627 Christ's death was a real death in that it put an end to his earthly human existence. But because of the union his body retained with the person of the Son, his was not a mortal corpse like others, for "divine power preserved Christ's body from corruption." Both of these statements can be said of Christ: "He was cut off out of the land of the living", and "My flesh will dwell in hope. For you will not abandon my soul to Hades, nor let your Holy One see corruption." Jesus' Resurrection "on the third day" was the proof of this, for bodily decay was held to begin on the fourth day after death.
[/INDENT]


#8

[quote="Uzor_Oliver, post:4, topic:339471"]
Does that imply that God died?

[/quote]

Death, as told in Genesis, comes from sin.

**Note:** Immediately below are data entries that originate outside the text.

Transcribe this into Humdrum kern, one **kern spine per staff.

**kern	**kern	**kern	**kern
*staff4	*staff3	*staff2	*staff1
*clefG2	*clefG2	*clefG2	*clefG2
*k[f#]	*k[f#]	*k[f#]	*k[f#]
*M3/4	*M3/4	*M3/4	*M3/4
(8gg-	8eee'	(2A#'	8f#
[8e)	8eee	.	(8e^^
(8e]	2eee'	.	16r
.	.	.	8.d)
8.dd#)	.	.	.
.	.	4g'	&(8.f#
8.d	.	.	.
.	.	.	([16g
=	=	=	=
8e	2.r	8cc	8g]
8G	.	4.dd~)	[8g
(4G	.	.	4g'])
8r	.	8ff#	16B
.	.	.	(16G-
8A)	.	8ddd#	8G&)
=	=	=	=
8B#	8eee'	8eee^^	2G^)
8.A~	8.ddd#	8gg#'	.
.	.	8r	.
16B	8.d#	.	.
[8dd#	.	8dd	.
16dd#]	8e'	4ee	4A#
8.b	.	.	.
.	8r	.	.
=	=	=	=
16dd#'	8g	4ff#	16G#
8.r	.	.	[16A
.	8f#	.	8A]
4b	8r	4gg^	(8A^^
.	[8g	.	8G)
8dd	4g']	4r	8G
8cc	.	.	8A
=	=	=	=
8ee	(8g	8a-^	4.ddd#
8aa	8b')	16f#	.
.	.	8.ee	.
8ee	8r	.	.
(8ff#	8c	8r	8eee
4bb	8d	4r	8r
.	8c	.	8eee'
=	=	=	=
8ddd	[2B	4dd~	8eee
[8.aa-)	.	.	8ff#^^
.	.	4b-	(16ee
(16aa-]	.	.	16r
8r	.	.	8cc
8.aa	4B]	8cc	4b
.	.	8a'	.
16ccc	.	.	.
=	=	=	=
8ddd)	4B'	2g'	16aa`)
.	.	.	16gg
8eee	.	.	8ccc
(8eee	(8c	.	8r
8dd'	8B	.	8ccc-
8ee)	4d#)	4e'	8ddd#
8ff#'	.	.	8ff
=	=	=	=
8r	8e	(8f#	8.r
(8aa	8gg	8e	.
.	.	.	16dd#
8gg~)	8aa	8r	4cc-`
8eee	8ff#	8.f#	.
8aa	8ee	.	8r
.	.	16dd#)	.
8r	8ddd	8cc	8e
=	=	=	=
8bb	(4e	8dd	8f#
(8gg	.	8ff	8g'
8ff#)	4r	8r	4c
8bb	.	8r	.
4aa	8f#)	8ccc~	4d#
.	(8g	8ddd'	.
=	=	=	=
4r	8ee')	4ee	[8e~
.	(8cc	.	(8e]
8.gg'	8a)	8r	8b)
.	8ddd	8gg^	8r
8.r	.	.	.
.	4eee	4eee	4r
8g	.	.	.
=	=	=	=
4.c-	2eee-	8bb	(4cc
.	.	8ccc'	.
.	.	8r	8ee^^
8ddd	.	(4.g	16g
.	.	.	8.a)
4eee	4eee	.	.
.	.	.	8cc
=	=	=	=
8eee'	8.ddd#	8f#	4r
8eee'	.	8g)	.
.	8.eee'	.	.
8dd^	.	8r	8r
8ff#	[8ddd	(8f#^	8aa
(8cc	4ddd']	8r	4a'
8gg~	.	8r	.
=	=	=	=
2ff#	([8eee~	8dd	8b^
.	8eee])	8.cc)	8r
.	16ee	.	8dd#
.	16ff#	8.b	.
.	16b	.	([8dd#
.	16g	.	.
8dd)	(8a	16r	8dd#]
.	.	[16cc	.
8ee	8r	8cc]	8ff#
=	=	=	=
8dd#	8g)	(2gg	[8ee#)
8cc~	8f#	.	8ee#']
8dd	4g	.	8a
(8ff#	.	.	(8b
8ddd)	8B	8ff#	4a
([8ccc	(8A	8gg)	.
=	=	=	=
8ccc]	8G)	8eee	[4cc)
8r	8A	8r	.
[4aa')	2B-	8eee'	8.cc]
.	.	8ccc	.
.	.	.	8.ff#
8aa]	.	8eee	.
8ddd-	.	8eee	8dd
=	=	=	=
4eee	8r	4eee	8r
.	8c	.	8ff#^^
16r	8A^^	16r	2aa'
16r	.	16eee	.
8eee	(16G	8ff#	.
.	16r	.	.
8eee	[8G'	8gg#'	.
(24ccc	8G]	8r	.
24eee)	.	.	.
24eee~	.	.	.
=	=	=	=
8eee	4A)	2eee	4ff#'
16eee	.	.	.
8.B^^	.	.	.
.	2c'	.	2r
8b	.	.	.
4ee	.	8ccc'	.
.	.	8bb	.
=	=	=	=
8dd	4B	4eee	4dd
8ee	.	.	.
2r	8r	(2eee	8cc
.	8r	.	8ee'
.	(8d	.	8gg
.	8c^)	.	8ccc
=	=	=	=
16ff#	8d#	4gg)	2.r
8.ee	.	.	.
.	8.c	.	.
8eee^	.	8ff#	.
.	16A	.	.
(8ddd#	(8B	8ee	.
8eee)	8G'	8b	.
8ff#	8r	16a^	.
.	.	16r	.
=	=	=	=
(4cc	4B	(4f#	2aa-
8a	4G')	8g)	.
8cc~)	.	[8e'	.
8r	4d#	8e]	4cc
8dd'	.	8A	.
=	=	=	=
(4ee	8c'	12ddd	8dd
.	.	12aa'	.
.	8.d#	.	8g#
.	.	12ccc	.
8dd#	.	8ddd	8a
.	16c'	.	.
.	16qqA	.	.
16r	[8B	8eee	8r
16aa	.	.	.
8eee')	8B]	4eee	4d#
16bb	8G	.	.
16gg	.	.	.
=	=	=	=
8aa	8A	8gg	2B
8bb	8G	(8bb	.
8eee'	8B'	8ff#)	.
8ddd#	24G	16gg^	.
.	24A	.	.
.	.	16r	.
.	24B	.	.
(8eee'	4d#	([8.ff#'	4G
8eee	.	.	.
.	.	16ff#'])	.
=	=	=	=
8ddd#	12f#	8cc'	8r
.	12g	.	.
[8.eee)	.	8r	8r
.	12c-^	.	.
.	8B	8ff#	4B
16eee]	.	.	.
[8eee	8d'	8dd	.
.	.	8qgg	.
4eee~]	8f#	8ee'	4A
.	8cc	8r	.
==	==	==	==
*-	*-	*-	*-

God is sinless, therefore while His body and human nature may have perished, all He did was go to Sheol and finish His job on saving the saved souls that were waiting for the Messiah, until He resurrected. He didn't really die! :thumbsup:


#9

This issue has caused a lot of controversy over the centuries.

Note, that this issue falls in the realm of theology and Church doctrine. God the Son became man, so two natures were combined in one person. Jesus was the ultimate priest AND victim, and in his humanity, he freely submitted to death as a sacrifice for our sins. The death of the incarnate form of God was not the end of God. His death was a sacrifice to the Father, Son, and Holy Spirit -- yes, Jesus' human death was a sacrifice to his divine self.

You see, all this is just the continuing saga of disputes over who Jesus really is.

I've been reading on a related subject in volume 1 (of 2) on The History of the Doctrine of the Holy Eucharist. There's a lot that bears on this subject in the chapter on the doctrine of the Eastern churches from the 6th through fifteenth centuries.

In this book so far, I've been reading different bishops over the centuries saying the same thing, about the real presence of Jesus in the Eucharist. The doctrine of the Eucharist explained here goes beyond the basics of the teaching, and shows how it applies in the Eucharist.